--- BEGIN Material for this task ---

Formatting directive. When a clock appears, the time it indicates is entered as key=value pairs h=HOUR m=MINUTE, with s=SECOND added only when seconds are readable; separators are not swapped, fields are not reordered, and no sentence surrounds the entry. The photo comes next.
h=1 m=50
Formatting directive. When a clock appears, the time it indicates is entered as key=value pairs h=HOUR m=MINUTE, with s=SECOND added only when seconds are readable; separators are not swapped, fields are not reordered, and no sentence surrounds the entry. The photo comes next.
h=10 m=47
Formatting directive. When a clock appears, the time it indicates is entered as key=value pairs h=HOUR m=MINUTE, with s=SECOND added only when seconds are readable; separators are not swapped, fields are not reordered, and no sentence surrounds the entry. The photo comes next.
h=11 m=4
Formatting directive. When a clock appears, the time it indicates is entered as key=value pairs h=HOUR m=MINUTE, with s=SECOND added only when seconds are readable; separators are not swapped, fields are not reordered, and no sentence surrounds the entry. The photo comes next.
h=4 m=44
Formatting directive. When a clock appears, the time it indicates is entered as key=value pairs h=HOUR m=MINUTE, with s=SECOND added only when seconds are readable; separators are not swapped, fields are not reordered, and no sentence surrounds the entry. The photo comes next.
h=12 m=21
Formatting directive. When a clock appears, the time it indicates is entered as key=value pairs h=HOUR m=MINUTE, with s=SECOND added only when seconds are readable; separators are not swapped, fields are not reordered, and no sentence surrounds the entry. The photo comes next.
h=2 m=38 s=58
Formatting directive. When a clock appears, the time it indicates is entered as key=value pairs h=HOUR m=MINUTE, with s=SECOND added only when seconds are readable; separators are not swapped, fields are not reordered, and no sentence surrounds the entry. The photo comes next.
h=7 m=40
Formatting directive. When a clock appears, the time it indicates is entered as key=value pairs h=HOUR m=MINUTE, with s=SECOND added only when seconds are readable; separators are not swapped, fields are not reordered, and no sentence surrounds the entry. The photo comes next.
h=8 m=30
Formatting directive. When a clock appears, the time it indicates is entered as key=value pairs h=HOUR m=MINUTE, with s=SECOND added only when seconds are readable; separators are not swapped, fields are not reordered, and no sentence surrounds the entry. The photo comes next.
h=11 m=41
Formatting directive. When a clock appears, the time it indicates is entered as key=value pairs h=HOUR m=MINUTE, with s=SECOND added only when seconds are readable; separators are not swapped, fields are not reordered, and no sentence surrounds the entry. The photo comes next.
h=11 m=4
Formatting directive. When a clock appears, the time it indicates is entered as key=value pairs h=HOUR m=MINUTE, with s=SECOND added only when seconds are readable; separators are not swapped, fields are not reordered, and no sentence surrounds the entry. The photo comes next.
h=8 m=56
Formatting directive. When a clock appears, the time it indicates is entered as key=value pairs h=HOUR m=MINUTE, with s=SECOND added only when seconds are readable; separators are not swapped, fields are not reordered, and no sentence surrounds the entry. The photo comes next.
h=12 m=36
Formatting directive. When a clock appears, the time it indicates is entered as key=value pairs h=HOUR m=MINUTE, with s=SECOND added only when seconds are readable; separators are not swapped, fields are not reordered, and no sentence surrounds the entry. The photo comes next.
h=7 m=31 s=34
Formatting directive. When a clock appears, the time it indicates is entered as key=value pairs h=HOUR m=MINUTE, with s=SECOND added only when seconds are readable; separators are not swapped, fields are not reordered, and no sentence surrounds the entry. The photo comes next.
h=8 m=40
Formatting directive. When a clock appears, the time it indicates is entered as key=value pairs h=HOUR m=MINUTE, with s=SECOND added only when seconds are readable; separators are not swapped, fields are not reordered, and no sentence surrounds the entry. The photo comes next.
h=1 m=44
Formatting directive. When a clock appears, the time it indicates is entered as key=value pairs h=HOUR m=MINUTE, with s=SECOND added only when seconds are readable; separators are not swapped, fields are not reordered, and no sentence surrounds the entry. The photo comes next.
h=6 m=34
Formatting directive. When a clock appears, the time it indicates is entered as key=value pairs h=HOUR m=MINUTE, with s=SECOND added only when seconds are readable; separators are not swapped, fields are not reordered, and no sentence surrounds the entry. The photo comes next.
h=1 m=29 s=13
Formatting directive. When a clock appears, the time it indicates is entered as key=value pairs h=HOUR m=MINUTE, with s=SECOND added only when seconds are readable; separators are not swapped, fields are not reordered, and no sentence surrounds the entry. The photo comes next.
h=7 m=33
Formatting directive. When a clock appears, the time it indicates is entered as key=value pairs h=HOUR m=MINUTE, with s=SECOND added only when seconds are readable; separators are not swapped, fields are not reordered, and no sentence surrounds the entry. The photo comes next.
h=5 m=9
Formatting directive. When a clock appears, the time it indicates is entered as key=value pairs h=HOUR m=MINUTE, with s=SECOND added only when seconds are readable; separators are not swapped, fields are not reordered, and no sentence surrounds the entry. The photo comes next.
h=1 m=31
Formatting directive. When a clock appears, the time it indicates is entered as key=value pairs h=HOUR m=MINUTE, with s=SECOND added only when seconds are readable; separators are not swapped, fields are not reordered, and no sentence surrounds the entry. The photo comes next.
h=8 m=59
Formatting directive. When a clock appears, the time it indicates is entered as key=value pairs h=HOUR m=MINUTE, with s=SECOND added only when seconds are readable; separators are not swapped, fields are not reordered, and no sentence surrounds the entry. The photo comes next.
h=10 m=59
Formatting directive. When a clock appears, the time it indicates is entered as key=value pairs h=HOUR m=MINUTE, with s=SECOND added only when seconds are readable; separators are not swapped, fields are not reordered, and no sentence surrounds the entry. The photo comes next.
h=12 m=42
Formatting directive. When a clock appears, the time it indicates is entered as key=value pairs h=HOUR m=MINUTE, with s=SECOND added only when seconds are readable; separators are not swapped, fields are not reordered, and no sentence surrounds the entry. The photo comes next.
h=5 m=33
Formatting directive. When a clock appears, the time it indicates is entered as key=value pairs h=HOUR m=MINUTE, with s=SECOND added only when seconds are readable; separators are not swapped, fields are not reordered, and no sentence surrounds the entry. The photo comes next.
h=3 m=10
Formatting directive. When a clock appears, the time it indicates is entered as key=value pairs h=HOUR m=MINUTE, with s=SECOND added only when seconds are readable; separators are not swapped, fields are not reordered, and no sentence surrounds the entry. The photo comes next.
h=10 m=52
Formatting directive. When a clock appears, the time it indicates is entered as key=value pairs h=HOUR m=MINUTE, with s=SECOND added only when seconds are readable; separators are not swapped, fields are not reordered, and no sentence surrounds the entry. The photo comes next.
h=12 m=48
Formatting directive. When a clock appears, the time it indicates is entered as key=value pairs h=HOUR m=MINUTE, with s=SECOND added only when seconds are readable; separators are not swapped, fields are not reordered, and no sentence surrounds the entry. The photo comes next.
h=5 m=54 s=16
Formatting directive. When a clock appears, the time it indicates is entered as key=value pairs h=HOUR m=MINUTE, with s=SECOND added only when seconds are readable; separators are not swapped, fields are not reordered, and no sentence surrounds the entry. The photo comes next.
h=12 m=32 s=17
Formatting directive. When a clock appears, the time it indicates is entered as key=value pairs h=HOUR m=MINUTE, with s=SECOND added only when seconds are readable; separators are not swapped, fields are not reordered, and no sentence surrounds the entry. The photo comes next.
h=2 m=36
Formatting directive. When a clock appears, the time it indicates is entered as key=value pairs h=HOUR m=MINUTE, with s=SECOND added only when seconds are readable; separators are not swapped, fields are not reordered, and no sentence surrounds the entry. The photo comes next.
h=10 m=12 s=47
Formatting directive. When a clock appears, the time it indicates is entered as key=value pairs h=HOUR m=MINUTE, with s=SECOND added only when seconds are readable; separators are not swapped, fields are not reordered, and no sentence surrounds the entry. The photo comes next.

--- END Material for this task ---

Your instructions:
Please rewrite all of the rows above as a numbered list, leaving out any blank lines.

Output below:
1. Formatting directive. When a clock appears, the time it indicates is entered as key=value pairs h=HOUR m=MINUTE, with s=SECOND added only when seconds are readable; separators are not swapped, fields are not reordered, and no sentence surrounds the entry. The photo comes next.
2. h=1 m=50
3. Formatting directive. When a clock appears, the time it indicates is entered as key=value pairs h=HOUR m=MINUTE, with s=SECOND added only when seconds are readable; separators are not swapped, fields are not reordered, and no sentence surrounds the entry. The photo comes next.
4. h=10 m=47
5. Formatting directive. When a clock appears, the time it indicates is entered as key=value pairs h=HOUR m=MINUTE, with s=SECOND added only when seconds are readable; separators are not swapped, fields are not reordered, and no sentence surrounds the entry. The photo comes next.
6. h=11 m=4
7. Formatting directive. When a clock appears, the time it indicates is entered as key=value pairs h=HOUR m=MINUTE, with s=SECOND added only when seconds are readable; separators are not swapped, fields are not reordered, and no sentence surrounds the entry. The photo comes next.
8. h=4 m=44
9. Formatting directive. When a clock appears, the time it indicates is entered as key=value pairs h=HOUR m=MINUTE, with s=SECOND added only when seconds are readable; separators are not swapped, fields are not reordered, and no sentence surrounds the entry. The photo comes next.
10. h=12 m=21
11. Formatting directive. When a clock appears, the time it indicates is entered as key=value pairs h=HOUR m=MINUTE, with s=SECOND added only when seconds are readable; separators are not swapped, fields are not reordered, and no sentence surrounds the entry. The photo comes next.
12. h=2 m=38 s=58
13. Formatting directive. When a clock appears, the time it indicates is entered as key=value pairs h=HOUR m=MINUTE, with s=SECOND added only when seconds are readable; separators are not swapped, fields are not reordered, and no sentence surrounds the entry. The photo comes next.
14. h=7 m=40
15. Formatting directive. When a clock appears, the time it indicates is entered as key=value pairs h=HOUR m=MINUTE, with s=SECOND added only when seconds are readable; separators are not swapped, fields are not reordered, and no sentence surrounds the entry. The photo comes next.
16. h=8 m=30
17. Formatting directive. When a clock appears, the time it indicates is entered as key=value pairs h=HOUR m=MINUTE, with s=SECOND added only when seconds are readable; separators are not swapped, fields are not reordered, and no sentence surrounds the entry. The photo comes next.
18. h=11 m=41
19. Formatting directive. When a clock appears, the time it indicates is entered as key=value pairs h=HOUR m=MINUTE, with s=SECOND added only when seconds are readable; separators are not swapped, fields are not reordered, and no sentence surrounds the entry. The photo comes next.
20. h=11 m=4
21. Formatting directive. When a clock appears, the time it indicates is entered as key=value pairs h=HOUR m=MINUTE, with s=SECOND added only when seconds are readable; separators are not swapped, fields are not reordered, and no sentence surrounds the entry. The photo comes next.
22. h=8 m=56
23. Formatting directive. When a clock appears, the time it indicates is entered as key=value pairs h=HOUR m=MINUTE, with s=SECOND added only when seconds are readable; separators are not swapped, fields are not reordered, and no sentence surrounds the entry. The photo comes next.
24. h=12 m=36
25. Formatting directive. When a clock appears, the time it indicates is entered as key=value pairs h=HOUR m=MINUTE, with s=SECOND added only when seconds are readable; separators are not swapped, fields are not reordered, and no sentence surrounds the entry. The photo comes next.
26. h=7 m=31 s=34
27. Formatting directive. When a clock appears, the time it indicates is entered as key=value pairs h=HOUR m=MINUTE, with s=SECOND added only when seconds are readable; separators are not swapped, fields are not reordered, and no sentence surrounds the entry. The photo comes next.
28. h=8 m=40
29. Formatting directive. When a clock appears, the time it indicates is entered as key=value pairs h=HOUR m=MINUTE, with s=SECOND added only when seconds are readable; separators are not swapped, fields are not reordered, and no sentence surrounds the entry. The photo comes next.
30. h=1 m=44
31. Formatting directive. When a clock appears, the time it indicates is entered as key=value pairs h=HOUR m=MINUTE, with s=SECOND added only when seconds are readable; separators are not swapped, fields are not reordered, and no sentence surrounds the entry. The photo comes next.
32. h=6 m=34
33. Formatting directive. When a clock appears, the time it indicates is entered as key=value pairs h=HOUR m=MINUTE, with s=SECOND added only when seconds are readable; separators are not swapped, fields are not reordered, and no sentence surrounds the entry. The photo comes next.
34. h=1 m=29 s=13
35. Formatting directive. When a clock appears, the time it indicates is entered as key=value pairs h=HOUR m=MINUTE, with s=SECOND added only when seconds are readable; separators are not swapped, fields are not reordered, and no sentence surrounds the entry. The photo comes next.
36. h=7 m=33
37. Formatting directive. When a clock appears, the time it indicates is entered as key=value pairs h=HOUR m=MINUTE, with s=SECOND added only when seconds are readable; separators are not swapped, fields are not reordered, and no sentence surrounds the entry. The photo comes next.
38. h=5 m=9
39. Formatting directive. When a clock appears, the time it indicates is entered as key=value pairs h=HOUR m=MINUTE, with s=SECOND added only when seconds are readable; separators are not swapped, fields are not reordered, and no sentence surrounds the entry. The photo comes next.
40. h=1 m=31
41. Formatting directive. When a clock appears, the time it indicates is entered as key=value pairs h=HOUR m=MINUTE, with s=SECOND added only when seconds are readable; separators are not swapped, fields are not reordered, and no sentence surrounds the entry. The photo comes next.
42. h=8 m=59
43. Formatting directive. When a clock appears, the time it indicates is entered as key=value pairs h=HOUR m=MINUTE, with s=SECOND added only when seconds are readable; separators are not swapped, fields are not reordered, and no sentence surrounds the entry. The photo comes next.
44. h=10 m=59
45. Formatting directive. When a clock appears, the time it indicates is entered as key=value pairs h=HOUR m=MINUTE, with s=SECOND added only when seconds are readable; separators are not swapped, fields are not reordered, and no sentence surrounds the entry. The photo comes next.
46. h=12 m=42
47. Formatting directive. When a clock appears, the time it indicates is entered as key=value pairs h=HOUR m=MINUTE, with s=SECOND added only when seconds are readable; separators are not swapped, fields are not reordered, and no sentence surrounds the entry. The photo comes next.
48. h=5 m=33
49. Formatting directive. When a clock appears, the time it indicates is entered as key=value pairs h=HOUR m=MINUTE, with s=SECOND added only when seconds are readable; separators are not swapped, fields are not reordered, and no sentence surrounds the entry. The photo comes next.
50. h=3 m=10
51. Formatting directive. When a clock appears, the time it indicates is entered as key=value pairs h=HOUR m=MINUTE, with s=SECOND added only when seconds are readable; separators are not swapped, fields are not reordered, and no sentence surrounds the entry. The photo comes next.
52. h=10 m=52
53. Formatting directive. When a clock appears, the time it indicates is entered as key=value pairs h=HOUR m=MINUTE, with s=SECOND added only when seconds are readable; separators are not swapped, fields are not reordered, and no sentence surrounds the entry. The photo comes next.
54. h=12 m=48
55. Formatting directive. When a clock appears, the time it indicates is entered as key=value pairs h=HOUR m=MINUTE, with s=SECOND added only when seconds are readable; separators are not swapped, fields are not reordered, and no sentence surrounds the entry. The photo comes next.
56. h=5 m=54 s=16
57. Formatting directive. When a clock appears, the time it indicates is entered as key=value pairs h=HOUR m=MINUTE, with s=SECOND added only when seconds are readable; separators are not swapped, fields are not reordered, and no sentence surrounds the entry. The photo comes next.
58. h=12 m=32 s=17
59. Formatting directive. When a clock appears, the time it indicates is entered as key=value pairs h=HOUR m=MINUTE, with s=SECOND added only when seconds are readable; separators are not swapped, fields are not reordered, and no sentence surrounds the entry. The photo comes next.
60. h=2 m=36
61. Formatting directive. When a clock appears, the time it indicates is entered as key=value pairs h=HOUR m=MINUTE, with s=SECOND added only when seconds are readable; separators are not swapped, fields are not reordered, and no sentence surrounds the entry. The photo comes next.
62. h=10 m=12 s=47
63. Formatting directive. When a clock appears, the time it indicates is entered as key=value pairs h=HOUR m=MINUTE, with s=SECOND added only when seconds are readable; separators are not swapped, fields are not reordered, and no sentence surrounds the entry. The photo comes next.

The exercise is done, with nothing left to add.